Generation of a Shock Control Bump by Pressurized Chambers

Kurzfassung

In the design of a new generation of eco-efficient aircrafts, fuel reduction is the number one objective. To increase the efficiency of the next generation aircraft, disruptive technologies are under investigation to achieve a significant benefit and advantage in the market. Such technologies often mentioned as game changer technologies like for example laminar flows are under investigation since decades and have not yet reached a technology readiness level suitable for serial production of large passenger aircraft. Besides laminar flow and other game-changer technologies, there are technologies like for example variable camber and shock control, which offer less improvement in efficiency compared for example to laminar flow, but which are easier to get developed to the needed technology readiness level since only small changes in system architecture and/or the structural layout are necessary. Therefore in this paper a structural concept for an adaptive spoiler shock control bump is presented.
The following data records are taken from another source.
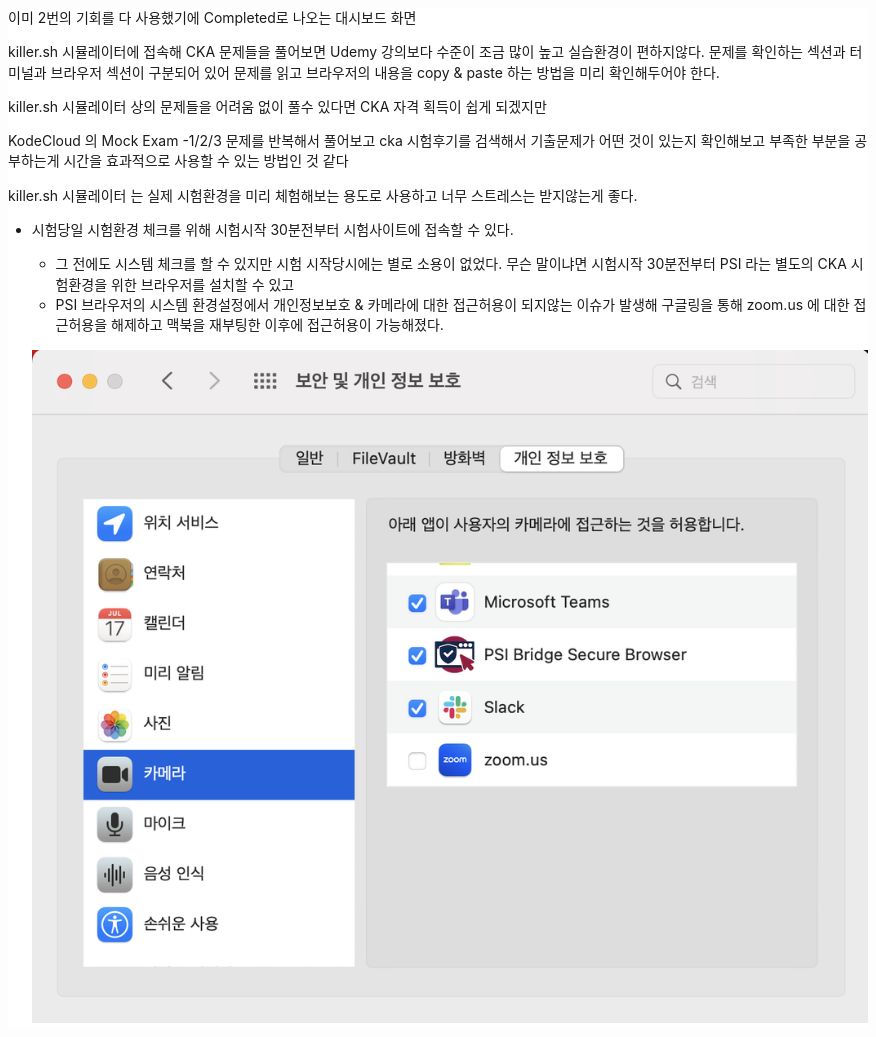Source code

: 이미 2번의 기회를 다 사용했기에 Completed로 나오는 대시보드 화면

killer.sh 시뮬레이터에 접속해 CKA 문제들을 풀어보면 Udemy 강의보다 수준이 조금 많이 높고 실습환경이 편하지않다. 문제를 확인하는 섹션과 터미널과 브라우저 섹션이 구분되어 있어 문제를 읽고 브라우저의 내용을 copy & paste 하는 방법을 미리 확인해두어야 한다.

killer.sh 시뮬레이터 상의 문제들을 어려움 없이 풀수 있다면 CKA 자격 획득이 쉽게 되겠지만

KodeCloud 의 Mock Exam -1/2/3 문제를 반복해서 풀어보고 cka 시험후기를 검색해서 기출문제가 어떤 것이 있는지 확인해보고 부족한 부분을 공부하는게 시간을 효과적으로 사용할 수 있는 방법인 것 같다

killer.sh 시뮬레이터 는 실제 시험환경을 미리 체험해보는 용도로 사용하고 너무 스트레스는 받지않는게 좋다.

- 시험당일 시험환경 체크를 위해 시험시작 30분전부터 시험사이트에 접속할 수 있다.
    - 그 전에도 시스템 체크를 할 수 있지만 시험 시작당시에는 별로 소용이 없었다.
    무슨 말이냐면 시험시작 30분전부터 PSI 라는 별도의 CKA 시험환경을 위한 브라우저를 설치할 수 있고
    - PSI 브라우저의 시스템 환경설정에서 개인정보보호 & 카메라에 대한 접근허용이 되지않는 이슈가 발생해
    구글링을 통해 zoom.us 에 대한 접근허용을 해제하고 맥북을 재부팅한 이후에 접근허용이 가능해졌다.
    
    ![보안 및 개인 정보 보호 카메라 설정](/assets/images/k8s-12-settings.png)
The objective of the shock control bump is to spread a single transonic shock which causes a significant drag increase into several smaller shocks with less drag penalty. Since the shock bump performance depends on various parameters and flow conditions like height, density, temperature, flow velocity, etc. the optimal shock position and height is changing during flight. Therefore, a shock control bump concept which is able to adapt the bump to the varying flight conditions is presented. A simplified analytical model for the structure is used in the framework of an optimization module to investigate the interdependencies of structural parameters and actuation parameters for the accurate approximation of given aerodynamic target shapes. An outlook is given on the design issues for a 3D design of the pressure actuated adaptive bump spoiler concept.